Michael couldn’t believe what he was hearing. His mother loved him unconditionally. She would do anything for him. Now she wouldn’t even take him home?

“I know you’ll steal from the house. I am not your answer. I can’t do anything for you. Only that, honey. The cross is your only hope!”

Michael stood alone in the parking lot and watched her drive away—just him, a church, and a cross. Laurie cried so hard she thought she would die from the pain.

Michael received a call later on that day from an associate asking for a gram of heroin.  It would become a pivotal moment.  Michael walked into a sting operation; five police units were waiting. His friend was offered less jail time in exchange for giving up a “fat cat.”

He was sent to rehab and while working at a fundraising car wash, he saw a Rock Church sticker on a car. “My parents just started going there,” he told the driver.

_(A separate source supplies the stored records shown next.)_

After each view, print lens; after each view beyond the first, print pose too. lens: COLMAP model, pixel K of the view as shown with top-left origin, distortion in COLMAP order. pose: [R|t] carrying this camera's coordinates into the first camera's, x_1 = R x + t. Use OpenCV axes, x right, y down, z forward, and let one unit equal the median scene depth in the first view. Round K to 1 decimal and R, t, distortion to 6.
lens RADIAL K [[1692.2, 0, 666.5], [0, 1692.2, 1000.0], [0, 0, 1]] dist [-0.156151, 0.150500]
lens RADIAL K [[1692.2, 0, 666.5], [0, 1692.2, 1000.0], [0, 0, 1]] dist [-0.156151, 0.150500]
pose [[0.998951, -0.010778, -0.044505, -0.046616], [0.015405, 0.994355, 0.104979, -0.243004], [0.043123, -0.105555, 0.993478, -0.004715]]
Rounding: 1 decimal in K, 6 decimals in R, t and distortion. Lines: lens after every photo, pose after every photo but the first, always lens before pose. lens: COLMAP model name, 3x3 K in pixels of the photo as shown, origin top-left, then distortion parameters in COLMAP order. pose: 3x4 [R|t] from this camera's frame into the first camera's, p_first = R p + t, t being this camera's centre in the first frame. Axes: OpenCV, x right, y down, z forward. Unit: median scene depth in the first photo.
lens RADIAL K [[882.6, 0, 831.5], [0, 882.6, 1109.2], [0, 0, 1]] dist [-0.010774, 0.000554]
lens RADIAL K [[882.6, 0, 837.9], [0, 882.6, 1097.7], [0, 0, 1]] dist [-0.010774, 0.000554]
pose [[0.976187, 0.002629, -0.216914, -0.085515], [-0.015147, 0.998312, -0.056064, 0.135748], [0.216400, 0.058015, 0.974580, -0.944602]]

“Hmmm,” said the driver. “I feel the Lord is telling me you need to go to the Rock School of Ministry.”


“Hmmm,” said the driver. “I feel the Lord is telling me you need to go to the Rock School of Ministry.”

Yeah, whatever.

The day he was released, he had nowhere to go. He came across the man’s number from the car wash. “Rock School of Ministry,” he thought. “Maybe I’ll try that.”

The day he walked in just so happened to be “Bring Your Friend” day. It hit him like a bolt of lightning. “This is where I’m supposed to be!” he thought. A smile spread across his face as Jesus came to him in the smiles and embraces of the people there. Learning about the lavish love of Jesus Christ, he didn’t feel lonely and awkward anymore. In fact, the more “himself” he was, the more loved he seemed to feel. 

After a short time, the young man who had plummeted to the depths of human existence was high atop a mountain in Oaxaca, cutting a path in the jungle while trying to reach a village to speak of Jesus. Says Michael, “I was already in the grave. All that was missing was the dirt and gravestone. Now I live a life filled with joy and purpose. How can I not tell others about a Savior who offers that kind of love?”

Michael has forgiven his abuser and genuinely hopes he has a blessed life. “I used to try to numb the memory of what he did to me,” he says. “But God has given me the opportunity to forgive him, and I get to feel all the glory of that.”